Set down, please, exactly the lines below that run from the line with "Стандарт системы" to the line with "atuações notáveis nas", both lines included.
──────── Records to process
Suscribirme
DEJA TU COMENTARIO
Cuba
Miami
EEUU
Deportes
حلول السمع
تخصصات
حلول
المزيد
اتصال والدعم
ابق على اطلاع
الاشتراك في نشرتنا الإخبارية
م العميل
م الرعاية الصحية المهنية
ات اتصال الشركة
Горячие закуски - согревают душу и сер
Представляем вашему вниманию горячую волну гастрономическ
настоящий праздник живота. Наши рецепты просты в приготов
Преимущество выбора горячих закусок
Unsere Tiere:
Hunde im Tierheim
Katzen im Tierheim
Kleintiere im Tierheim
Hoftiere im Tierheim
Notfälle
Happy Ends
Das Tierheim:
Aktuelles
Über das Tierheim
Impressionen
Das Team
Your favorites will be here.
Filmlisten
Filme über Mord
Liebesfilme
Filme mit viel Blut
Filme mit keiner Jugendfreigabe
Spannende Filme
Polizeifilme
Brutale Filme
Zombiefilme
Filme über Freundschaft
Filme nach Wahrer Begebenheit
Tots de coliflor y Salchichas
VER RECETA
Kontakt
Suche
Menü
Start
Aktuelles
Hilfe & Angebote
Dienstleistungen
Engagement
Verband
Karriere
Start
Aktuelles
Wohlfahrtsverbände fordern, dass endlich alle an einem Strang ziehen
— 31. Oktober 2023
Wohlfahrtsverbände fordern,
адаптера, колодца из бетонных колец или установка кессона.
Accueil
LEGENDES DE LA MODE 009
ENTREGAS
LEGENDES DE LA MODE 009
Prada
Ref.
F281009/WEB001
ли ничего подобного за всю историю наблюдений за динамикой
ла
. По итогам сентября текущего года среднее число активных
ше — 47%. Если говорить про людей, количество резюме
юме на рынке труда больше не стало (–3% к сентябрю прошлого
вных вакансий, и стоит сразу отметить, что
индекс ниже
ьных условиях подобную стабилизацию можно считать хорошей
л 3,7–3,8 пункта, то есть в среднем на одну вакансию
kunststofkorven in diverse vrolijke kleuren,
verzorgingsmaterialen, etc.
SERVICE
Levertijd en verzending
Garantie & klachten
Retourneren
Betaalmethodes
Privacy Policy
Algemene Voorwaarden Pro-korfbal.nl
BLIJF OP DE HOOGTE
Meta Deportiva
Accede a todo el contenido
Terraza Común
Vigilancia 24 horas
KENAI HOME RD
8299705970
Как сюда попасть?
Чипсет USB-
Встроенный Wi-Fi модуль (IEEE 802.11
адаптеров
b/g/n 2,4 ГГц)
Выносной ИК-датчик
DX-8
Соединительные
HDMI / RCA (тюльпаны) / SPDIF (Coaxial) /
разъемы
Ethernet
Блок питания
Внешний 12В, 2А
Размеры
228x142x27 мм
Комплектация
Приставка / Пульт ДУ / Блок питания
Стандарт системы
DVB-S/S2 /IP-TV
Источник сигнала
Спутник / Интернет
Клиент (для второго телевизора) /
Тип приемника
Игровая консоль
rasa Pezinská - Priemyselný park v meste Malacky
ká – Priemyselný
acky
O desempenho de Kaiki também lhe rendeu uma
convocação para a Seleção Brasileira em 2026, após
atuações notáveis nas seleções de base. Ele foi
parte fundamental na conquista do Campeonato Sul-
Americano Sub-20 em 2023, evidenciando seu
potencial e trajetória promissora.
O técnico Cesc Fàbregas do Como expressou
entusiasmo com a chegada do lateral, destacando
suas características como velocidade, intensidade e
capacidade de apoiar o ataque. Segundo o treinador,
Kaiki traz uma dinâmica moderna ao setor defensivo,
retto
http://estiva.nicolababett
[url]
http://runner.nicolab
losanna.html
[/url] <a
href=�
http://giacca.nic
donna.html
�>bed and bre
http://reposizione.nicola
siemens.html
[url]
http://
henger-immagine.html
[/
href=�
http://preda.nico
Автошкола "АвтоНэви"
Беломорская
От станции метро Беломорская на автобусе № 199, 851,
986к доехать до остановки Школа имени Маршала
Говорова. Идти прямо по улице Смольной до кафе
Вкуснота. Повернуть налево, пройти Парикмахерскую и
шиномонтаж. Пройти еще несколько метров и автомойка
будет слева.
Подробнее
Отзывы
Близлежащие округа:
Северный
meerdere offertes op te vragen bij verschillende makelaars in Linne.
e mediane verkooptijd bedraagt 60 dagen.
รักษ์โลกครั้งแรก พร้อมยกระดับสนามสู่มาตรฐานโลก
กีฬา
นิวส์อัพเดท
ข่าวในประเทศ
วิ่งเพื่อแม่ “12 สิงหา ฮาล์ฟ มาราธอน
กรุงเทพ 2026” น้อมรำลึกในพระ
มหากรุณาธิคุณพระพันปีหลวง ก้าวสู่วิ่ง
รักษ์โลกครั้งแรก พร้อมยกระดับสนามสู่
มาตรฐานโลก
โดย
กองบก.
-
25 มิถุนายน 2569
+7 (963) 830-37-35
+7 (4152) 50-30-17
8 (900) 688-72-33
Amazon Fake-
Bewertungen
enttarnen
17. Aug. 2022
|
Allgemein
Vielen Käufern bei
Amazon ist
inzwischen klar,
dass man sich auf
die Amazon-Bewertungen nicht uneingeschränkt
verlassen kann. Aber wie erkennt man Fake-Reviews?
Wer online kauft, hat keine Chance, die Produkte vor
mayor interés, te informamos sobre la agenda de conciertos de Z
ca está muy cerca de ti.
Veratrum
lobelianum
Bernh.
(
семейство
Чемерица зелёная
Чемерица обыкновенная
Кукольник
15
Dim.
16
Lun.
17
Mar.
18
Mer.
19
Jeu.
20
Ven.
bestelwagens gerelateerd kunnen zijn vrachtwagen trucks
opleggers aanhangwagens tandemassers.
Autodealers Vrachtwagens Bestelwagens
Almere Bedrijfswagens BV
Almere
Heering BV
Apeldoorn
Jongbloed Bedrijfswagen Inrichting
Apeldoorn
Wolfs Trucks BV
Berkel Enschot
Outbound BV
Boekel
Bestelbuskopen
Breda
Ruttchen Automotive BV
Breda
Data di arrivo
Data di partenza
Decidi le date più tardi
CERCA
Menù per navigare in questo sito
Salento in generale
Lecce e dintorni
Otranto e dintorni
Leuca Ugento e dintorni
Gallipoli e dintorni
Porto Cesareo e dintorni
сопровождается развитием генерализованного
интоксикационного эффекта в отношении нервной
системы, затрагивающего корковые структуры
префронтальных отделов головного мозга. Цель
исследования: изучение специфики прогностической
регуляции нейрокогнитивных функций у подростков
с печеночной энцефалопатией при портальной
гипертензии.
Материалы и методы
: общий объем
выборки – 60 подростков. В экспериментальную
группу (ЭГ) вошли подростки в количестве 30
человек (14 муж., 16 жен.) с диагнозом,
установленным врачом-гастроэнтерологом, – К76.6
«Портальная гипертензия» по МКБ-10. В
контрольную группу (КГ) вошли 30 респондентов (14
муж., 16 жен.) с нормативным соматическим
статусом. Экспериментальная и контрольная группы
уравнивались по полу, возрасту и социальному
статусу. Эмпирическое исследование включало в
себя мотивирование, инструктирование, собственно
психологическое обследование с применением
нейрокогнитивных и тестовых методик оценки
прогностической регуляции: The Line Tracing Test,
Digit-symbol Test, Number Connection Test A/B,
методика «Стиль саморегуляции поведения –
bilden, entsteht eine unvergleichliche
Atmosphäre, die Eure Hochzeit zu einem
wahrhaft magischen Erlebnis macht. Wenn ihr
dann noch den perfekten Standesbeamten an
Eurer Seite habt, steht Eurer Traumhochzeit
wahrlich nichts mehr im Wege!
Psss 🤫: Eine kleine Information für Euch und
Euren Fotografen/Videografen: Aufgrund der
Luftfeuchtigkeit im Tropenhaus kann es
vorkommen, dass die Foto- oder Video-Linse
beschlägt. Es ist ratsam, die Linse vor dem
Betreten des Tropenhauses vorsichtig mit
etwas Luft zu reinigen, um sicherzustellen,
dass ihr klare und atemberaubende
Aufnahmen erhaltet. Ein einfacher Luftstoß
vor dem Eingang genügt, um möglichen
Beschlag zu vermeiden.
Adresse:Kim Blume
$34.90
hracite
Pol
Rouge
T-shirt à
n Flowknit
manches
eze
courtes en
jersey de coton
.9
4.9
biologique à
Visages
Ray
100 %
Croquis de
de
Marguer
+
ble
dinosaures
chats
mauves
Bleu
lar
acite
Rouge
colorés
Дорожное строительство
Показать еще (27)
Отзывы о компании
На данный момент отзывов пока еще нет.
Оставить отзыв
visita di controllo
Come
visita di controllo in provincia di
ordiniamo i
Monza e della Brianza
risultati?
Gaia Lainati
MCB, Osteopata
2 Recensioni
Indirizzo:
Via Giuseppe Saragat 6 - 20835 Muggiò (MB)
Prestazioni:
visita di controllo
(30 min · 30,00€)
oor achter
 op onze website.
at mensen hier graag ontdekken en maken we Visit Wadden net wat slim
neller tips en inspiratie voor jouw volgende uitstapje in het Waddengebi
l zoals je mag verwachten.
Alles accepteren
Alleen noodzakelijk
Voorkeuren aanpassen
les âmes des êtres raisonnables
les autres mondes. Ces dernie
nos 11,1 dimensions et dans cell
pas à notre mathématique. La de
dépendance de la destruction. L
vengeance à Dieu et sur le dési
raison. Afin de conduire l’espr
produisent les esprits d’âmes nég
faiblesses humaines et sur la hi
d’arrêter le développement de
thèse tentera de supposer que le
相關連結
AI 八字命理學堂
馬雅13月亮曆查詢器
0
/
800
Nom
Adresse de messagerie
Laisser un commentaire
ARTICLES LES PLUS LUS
────────────────
Exercise answer:
Стандарт системы
DVB-S/S2 /IP-TV
Источник сигнала
Спутник / Интернет
Клиент (для второго телевизора) /
Тип приемника
Игровая консоль
rasa Pezinská - Priemyselný park v meste Malacky
ká – Priemyselný
acky
O desempenho de Kaiki também lhe rendeu uma
convocação para a Seleção Brasileira em 2026, após
atuações notáveis nas seleções de base. Ele foi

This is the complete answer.